**Page extract**.
-- -- --
For some members of the ultra-wealthy, daily living has become exceptionally frustrating. Take the case of Teodorin Obiang, First Vice President of Equatorial Guinea and son of the country’s President Teodoro Obiang. As befitted the son of a man in permanent contact with God, and the heir-apparent in a country blessed with vast oil revenues, Obiang was once able – despite his modest salary of $6,500 a month while serving as the country’s Minister of Forestry and Agriculture — to indulge freely in the good things in life: a Malibu, California mansion costing more than $30 million, homes on at least three other continents, numerous luxury cars, the $20 million art collection of the late Yves St. Laurent, and a Gulfstream jet, to name a few.
In the last decade, however, Obiang has been increasingly beset with vexing demands by various governments:
- In 2011, French authorities seized a brace of Obiang’s luxury cars, which were later auctioned off after a French appeals court found “sufficient indications to believe that all the vehicles were acquired through the misappropriation of funds.”
- In 2012, French authorities seized Obiang’s €107 million mansion near the Champs-Élysées, as well as many of its contents (e.g., a Rodin statue, 300 bottles of wine worth €1 million and art works from the St. Laurent collection), and obtained an international arrest warrant for Obiang.
-- -- --
**Work task 1**. Reproduce the part of the records that opens with the line containing "publications" and closes with the line containing "O Que Posso Enviar?", with both of those lines included.
The text and the records have nothing to do with each other.

**Input data**.
-- -- --
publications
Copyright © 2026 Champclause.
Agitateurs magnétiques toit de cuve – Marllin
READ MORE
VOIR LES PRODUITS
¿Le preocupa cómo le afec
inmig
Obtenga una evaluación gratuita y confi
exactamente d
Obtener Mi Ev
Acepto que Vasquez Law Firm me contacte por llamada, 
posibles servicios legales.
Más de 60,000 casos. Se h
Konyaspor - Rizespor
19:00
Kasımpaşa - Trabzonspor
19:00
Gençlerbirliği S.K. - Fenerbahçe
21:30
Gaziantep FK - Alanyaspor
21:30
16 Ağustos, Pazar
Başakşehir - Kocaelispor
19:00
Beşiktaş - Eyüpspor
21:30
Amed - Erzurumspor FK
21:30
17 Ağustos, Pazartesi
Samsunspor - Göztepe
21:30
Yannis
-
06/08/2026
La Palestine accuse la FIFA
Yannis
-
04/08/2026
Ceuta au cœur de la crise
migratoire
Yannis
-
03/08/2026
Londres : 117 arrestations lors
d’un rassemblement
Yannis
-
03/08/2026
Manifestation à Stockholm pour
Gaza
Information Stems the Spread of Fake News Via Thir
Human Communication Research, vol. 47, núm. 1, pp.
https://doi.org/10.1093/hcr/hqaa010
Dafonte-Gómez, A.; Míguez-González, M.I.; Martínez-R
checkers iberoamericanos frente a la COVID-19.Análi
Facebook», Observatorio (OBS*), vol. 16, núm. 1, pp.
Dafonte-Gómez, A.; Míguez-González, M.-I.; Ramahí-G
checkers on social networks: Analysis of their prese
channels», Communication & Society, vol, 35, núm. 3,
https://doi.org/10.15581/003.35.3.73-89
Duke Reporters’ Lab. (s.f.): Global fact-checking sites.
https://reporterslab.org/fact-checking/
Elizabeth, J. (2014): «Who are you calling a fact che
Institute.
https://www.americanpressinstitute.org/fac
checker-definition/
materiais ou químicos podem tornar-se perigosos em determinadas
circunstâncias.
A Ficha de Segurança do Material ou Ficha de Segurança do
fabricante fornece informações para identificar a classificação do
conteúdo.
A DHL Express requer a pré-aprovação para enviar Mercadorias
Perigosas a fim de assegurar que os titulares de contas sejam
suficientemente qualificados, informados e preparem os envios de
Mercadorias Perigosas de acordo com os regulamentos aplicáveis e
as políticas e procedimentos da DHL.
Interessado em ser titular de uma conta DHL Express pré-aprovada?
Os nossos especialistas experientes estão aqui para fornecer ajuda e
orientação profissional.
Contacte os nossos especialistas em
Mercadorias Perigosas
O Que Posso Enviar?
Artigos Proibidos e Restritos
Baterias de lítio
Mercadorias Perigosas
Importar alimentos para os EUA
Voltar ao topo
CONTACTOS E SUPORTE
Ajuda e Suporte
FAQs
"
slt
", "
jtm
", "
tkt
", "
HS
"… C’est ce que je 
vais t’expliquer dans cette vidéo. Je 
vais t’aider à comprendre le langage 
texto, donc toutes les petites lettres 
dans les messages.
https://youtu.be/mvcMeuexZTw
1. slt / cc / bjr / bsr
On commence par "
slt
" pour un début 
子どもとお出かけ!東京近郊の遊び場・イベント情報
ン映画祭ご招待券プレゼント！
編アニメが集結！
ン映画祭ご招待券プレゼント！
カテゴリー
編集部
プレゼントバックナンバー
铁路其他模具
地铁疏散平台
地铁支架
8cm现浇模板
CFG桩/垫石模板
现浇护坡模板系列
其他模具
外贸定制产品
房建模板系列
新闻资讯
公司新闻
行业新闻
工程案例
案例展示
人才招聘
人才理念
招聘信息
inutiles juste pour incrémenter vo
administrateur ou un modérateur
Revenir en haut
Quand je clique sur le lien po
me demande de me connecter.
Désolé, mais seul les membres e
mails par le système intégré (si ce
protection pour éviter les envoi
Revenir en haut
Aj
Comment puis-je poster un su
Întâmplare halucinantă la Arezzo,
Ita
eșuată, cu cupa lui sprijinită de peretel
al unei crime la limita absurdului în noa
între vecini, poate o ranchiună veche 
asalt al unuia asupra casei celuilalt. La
-- -- --
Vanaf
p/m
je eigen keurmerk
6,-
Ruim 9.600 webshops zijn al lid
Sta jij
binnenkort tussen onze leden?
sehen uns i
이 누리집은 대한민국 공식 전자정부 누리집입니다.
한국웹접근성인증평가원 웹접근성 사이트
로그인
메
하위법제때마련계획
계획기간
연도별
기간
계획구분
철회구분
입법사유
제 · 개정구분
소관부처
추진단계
-- -- --
**Work task 2**. List the possessions that the passage about Teodorin Obiang names as the good things in life he was once able to indulge in.

**Exercise solution 1**.
publications
Copyright © 2026 Champclause.
Agitateurs magnétiques toit de cuve – Marllin
READ MORE
VOIR LES PRODUITS
¿Le preocupa cómo le afec
inmig
Obtenga una evaluación gratuita y confi
exactamente d
Obtener Mi Ev
Acepto que Vasquez Law Firm me contacte por llamada, 
posibles servicios legales.
Más de 60,000 casos. Se h
Konyaspor - Rizespor
19:00
Kasımpaşa - Trabzonspor
19:00
Gençlerbirliği S.K. - Fenerbahçe
21:30
Gaziantep FK - Alanyaspor
21:30
16 Ağustos, Pazar
Başakşehir - Kocaelispor
19:00
Beşiktaş - Eyüpspor
21:30
Amed - Erzurumspor FK
21:30
17 Ağustos, Pazartesi
Samsunspor - Göztepe
21:30
Yannis
-
06/08/2026
La Palestine accuse la FIFA
Yannis
-
04/08/2026
Ceuta au cœur de la crise
migratoire
Yannis
-
03/08/2026
Londres : 117 arrestations lors
d’un rassemblement
Yannis
-
03/08/2026
Manifestation à Stockholm pour
Gaza
Information Stems the Spread of Fake News Via Thir
Human Communication Research, vol. 47, núm. 1, pp.
https://doi.org/10.1093/hcr/hqaa010
Dafonte-Gómez, A.; Míguez-González, M.I.; Martínez-R
checkers iberoamericanos frente a la COVID-19.Análi
Facebook», Observatorio (OBS*), vol. 16, núm. 1, pp.
Dafonte-Gómez, A.; Míguez-González, M.-I.; Ramahí-G
checkers on social networks: Analysis of their prese
channels», Communication & Society, vol, 35, núm. 3,
https://doi.org/10.15581/003.35.3.73-89
Duke Reporters’ Lab. (s.f.): Global fact-checking sites.
https://reporterslab.org/fact-checking/
Elizabeth, J. (2014): «Who are you calling a fact che
Institute.
https://www.americanpressinstitute.org/fac
checker-definition/
materiais ou químicos podem tornar-se perigosos em determinadas
circunstâncias.
A Ficha de Segurança do Material ou Ficha de Segurança do
fabricante fornece informações para identificar a classificação do
conteúdo.
A DHL Express requer a pré-aprovação para enviar Mercadorias
Perigosas a fim de assegurar que os titulares de contas sejam
suficientemente qualificados, informados e preparem os envios de
Mercadorias Perigosas de acordo com os regulamentos aplicáveis e
as políticas e procedimentos da DHL.
Interessado em ser titular de uma conta DHL Express pré-aprovada?
Os nossos especialistas experientes estão aqui para fornecer ajuda e
orientação profissional.
Contacte os nossos especialistas em
Mercadorias Perigosas
O Que Posso Enviar?

**Exercise solution 2**.
- a Malibu, California mansion costing more than $30 million
- homes on at least three other continents
- numerous luxury cars
- the $20 million art collection of the late Yves St. Laurent
- a Gulfstream jet